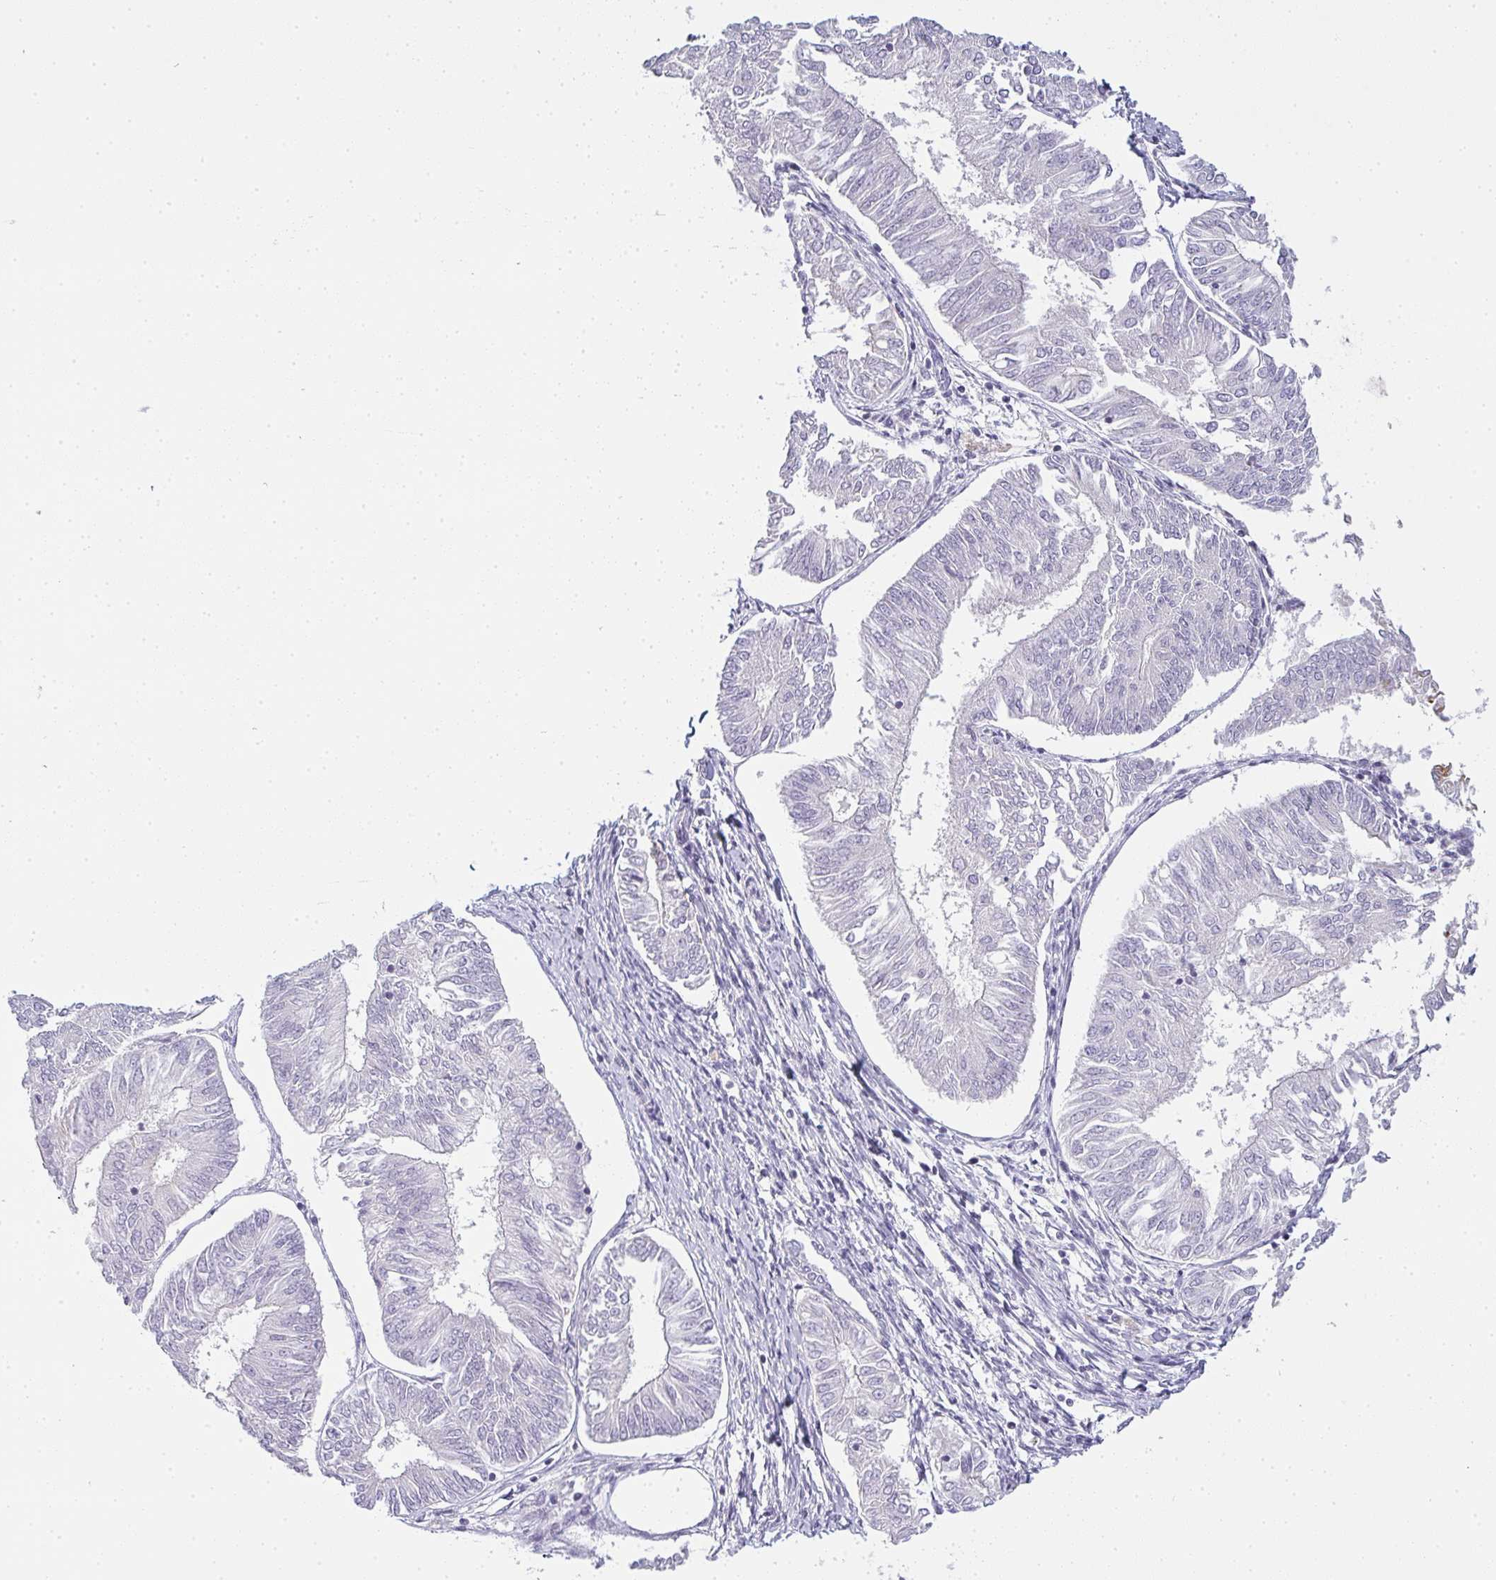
{"staining": {"intensity": "negative", "quantity": "none", "location": "none"}, "tissue": "endometrial cancer", "cell_type": "Tumor cells", "image_type": "cancer", "snomed": [{"axis": "morphology", "description": "Adenocarcinoma, NOS"}, {"axis": "topography", "description": "Endometrium"}], "caption": "DAB (3,3'-diaminobenzidine) immunohistochemical staining of human adenocarcinoma (endometrial) shows no significant positivity in tumor cells. Nuclei are stained in blue.", "gene": "SIRPB2", "patient": {"sex": "female", "age": 58}}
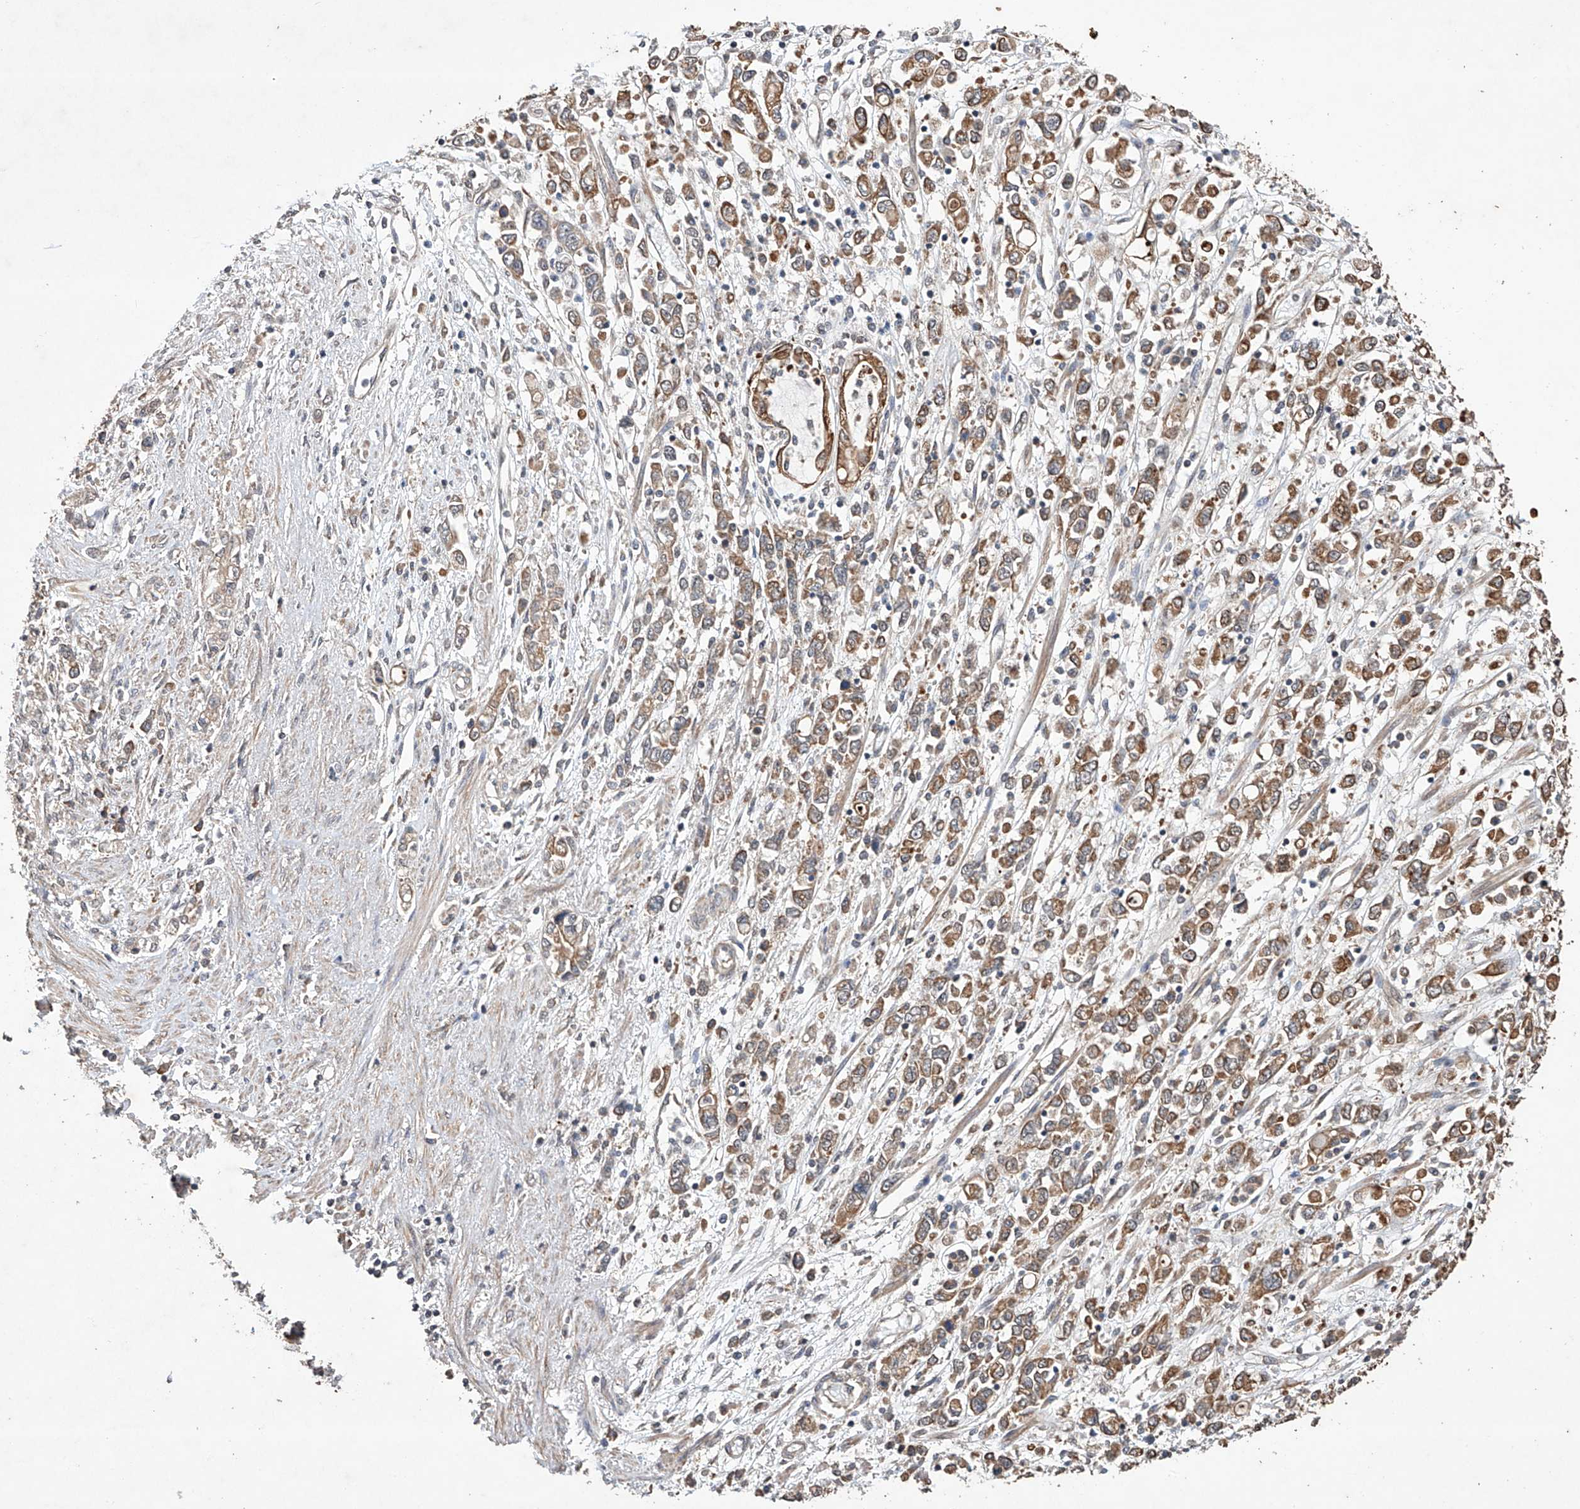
{"staining": {"intensity": "moderate", "quantity": "25%-75%", "location": "cytoplasmic/membranous"}, "tissue": "stomach cancer", "cell_type": "Tumor cells", "image_type": "cancer", "snomed": [{"axis": "morphology", "description": "Adenocarcinoma, NOS"}, {"axis": "topography", "description": "Stomach"}], "caption": "There is medium levels of moderate cytoplasmic/membranous staining in tumor cells of stomach adenocarcinoma, as demonstrated by immunohistochemical staining (brown color).", "gene": "LURAP1", "patient": {"sex": "female", "age": 76}}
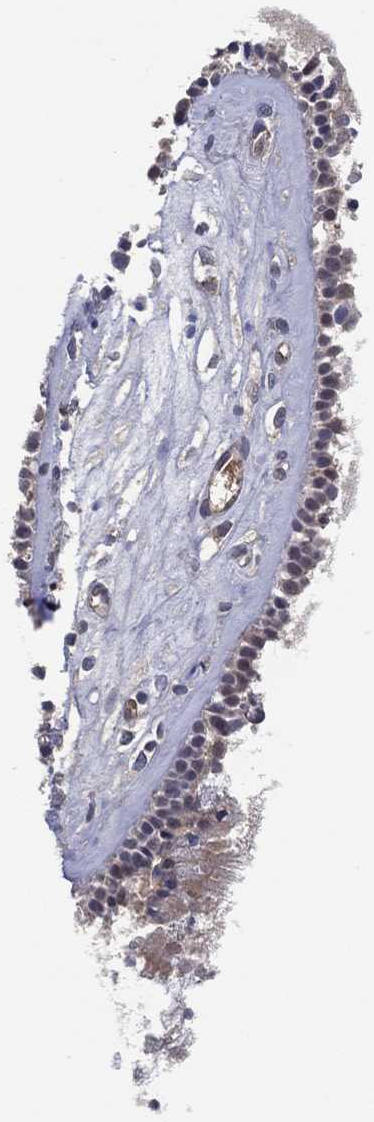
{"staining": {"intensity": "moderate", "quantity": "25%-75%", "location": "cytoplasmic/membranous"}, "tissue": "nasopharynx", "cell_type": "Respiratory epithelial cells", "image_type": "normal", "snomed": [{"axis": "morphology", "description": "Normal tissue, NOS"}, {"axis": "topography", "description": "Nasopharynx"}], "caption": "High-magnification brightfield microscopy of unremarkable nasopharynx stained with DAB (3,3'-diaminobenzidine) (brown) and counterstained with hematoxylin (blue). respiratory epithelial cells exhibit moderate cytoplasmic/membranous positivity is appreciated in about25%-75% of cells.", "gene": "PSMG4", "patient": {"sex": "male", "age": 29}}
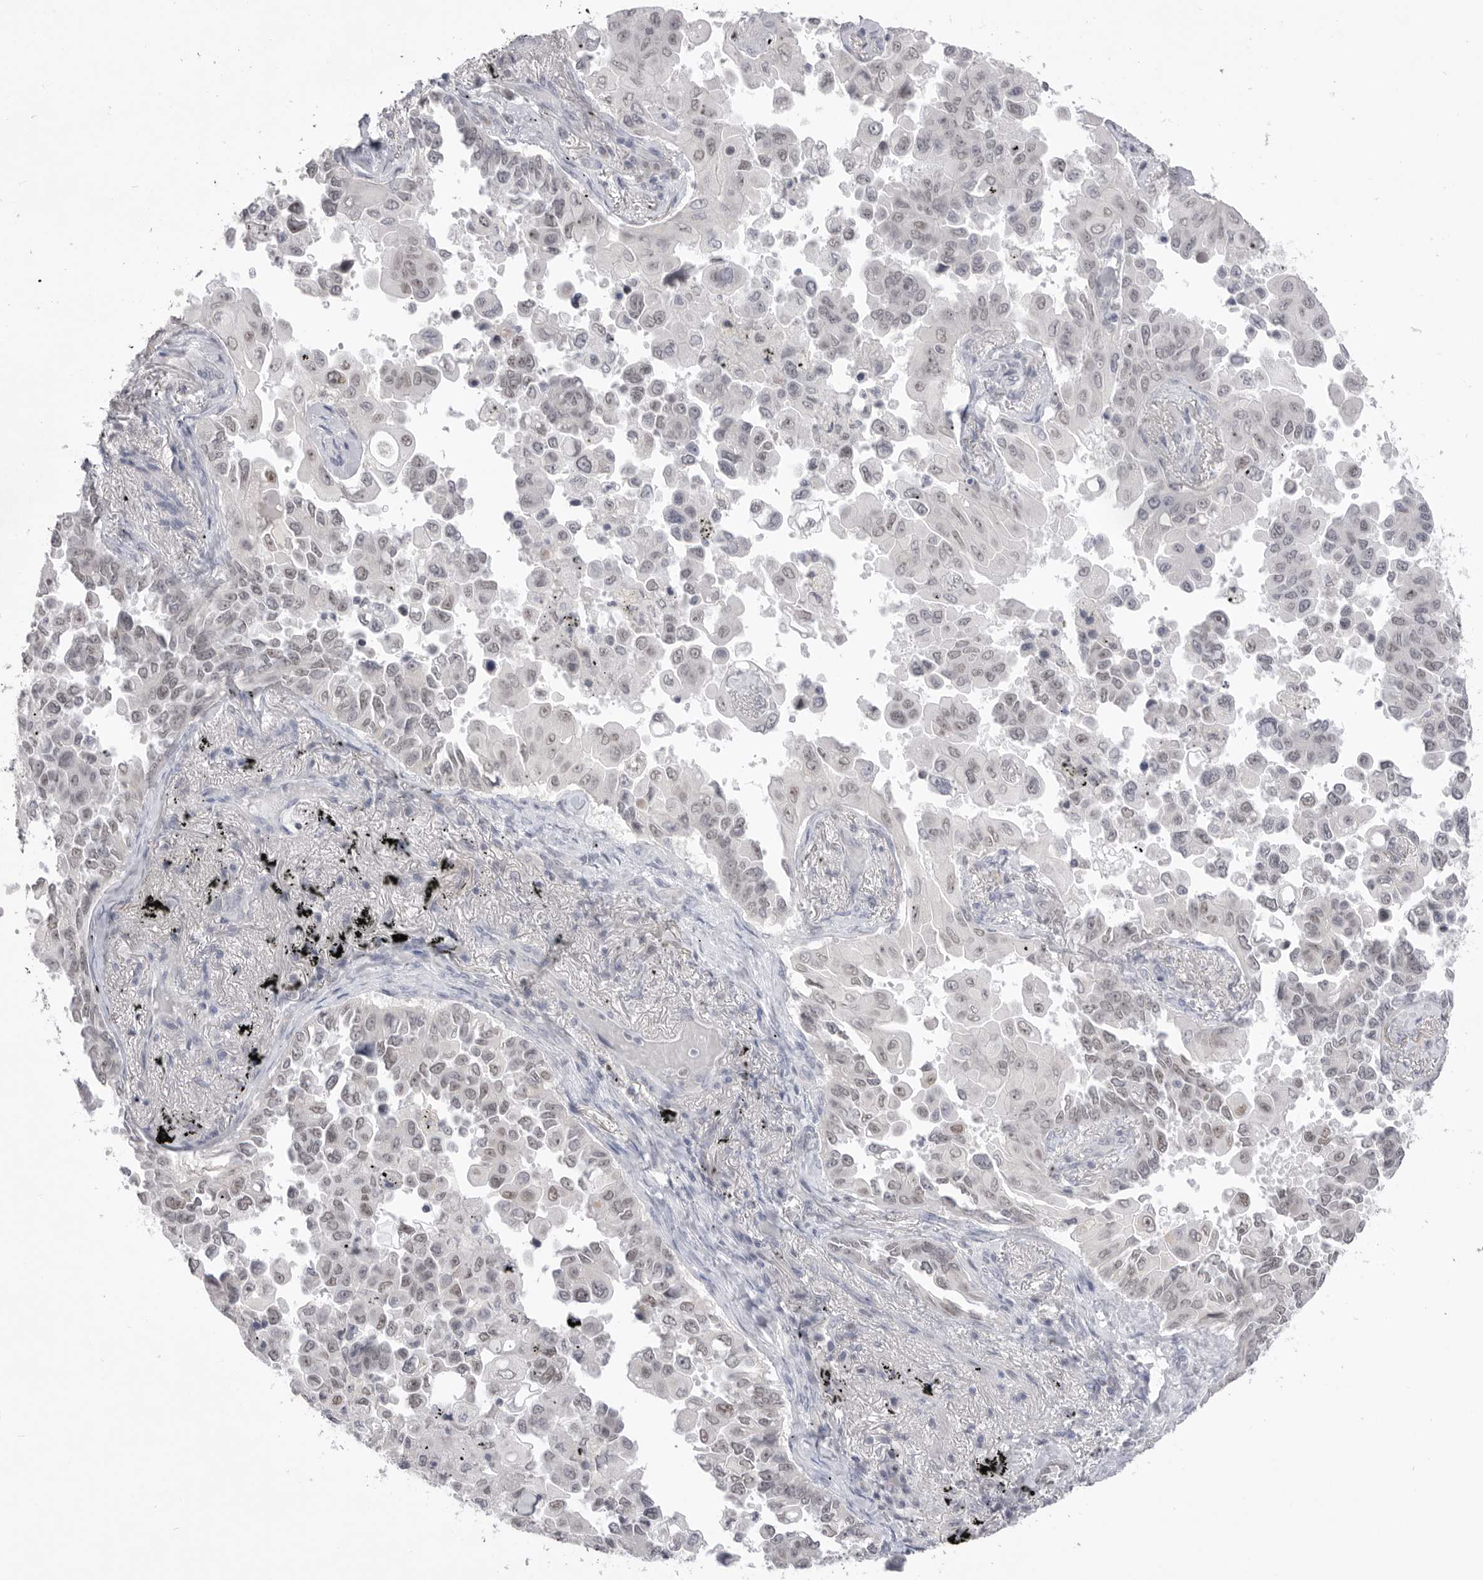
{"staining": {"intensity": "weak", "quantity": ">75%", "location": "nuclear"}, "tissue": "lung cancer", "cell_type": "Tumor cells", "image_type": "cancer", "snomed": [{"axis": "morphology", "description": "Adenocarcinoma, NOS"}, {"axis": "topography", "description": "Lung"}], "caption": "Lung adenocarcinoma stained with a protein marker shows weak staining in tumor cells.", "gene": "ZBTB7B", "patient": {"sex": "female", "age": 67}}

Prompt:
Print the material exactly as given, but not the pictures.

Answer section:
{"staining": {"intensity": "negative", "quantity": "none", "location": "none"}, "tissue": "endometrial cancer", "cell_type": "Tumor cells", "image_type": "cancer", "snomed": [{"axis": "morphology", "description": "Adenocarcinoma, NOS"}, {"axis": "topography", "description": "Endometrium"}], "caption": "DAB (3,3'-diaminobenzidine) immunohistochemical staining of human adenocarcinoma (endometrial) shows no significant positivity in tumor cells. Nuclei are stained in blue.", "gene": "SIRPB2", "patient": {"sex": "female", "age": 58}}
{"staining": {"intensity": "moderate", "quantity": "25%-75%", "location": "cytoplasmic/membranous"}, "tissue": "stomach cancer", "cell_type": "Tumor cells", "image_type": "cancer", "snomed": [{"axis": "morphology", "description": "Adenocarcinoma, NOS"}, {"axis": "topography", "description": "Stomach"}], "caption": "There is medium levels of moderate cytoplasmic/membranous staining in tumor cells of stomach adenocarcinoma, as demonstrated by immunohistochemical staining (brown color).", "gene": "LURAP1", "patient": {"sex": "female", "age": 76}}
{"staining": {"intensity": "moderate", "quantity": "25%-75%", "location": "cytoplasmic/membranous"}, "tissue": "nasopharynx", "cell_type": "Respiratory epithelial cells", "image_type": "normal", "snomed": [{"axis": "morphology", "description": "Normal tissue, NOS"}, {"axis": "topography", "description": "Nasopharynx"}], "caption": "High-magnification brightfield microscopy of unremarkable nasopharynx stained with DAB (3,3'-diaminobenzidine) (brown) and counterstained with hematoxylin (blue). respiratory epithelial cells exhibit moderate cytoplasmic/membranous positivity is appreciated in about25%-75% of cells.", "gene": "PSMG4", "patient": {"sex": "male", "age": 29}}
{"staining": {"intensity": "weak", "quantity": ">75%", "location": "nuclear"}, "tissue": "lung cancer", "cell_type": "Tumor cells", "image_type": "cancer", "snomed": [{"axis": "morphology", "description": "Adenocarcinoma, NOS"}, {"axis": "topography", "description": "Lung"}], "caption": "Lung adenocarcinoma stained with a protein marker shows weak staining in tumor cells.", "gene": "ZBTB7B", "patient": {"sex": "female", "age": 67}}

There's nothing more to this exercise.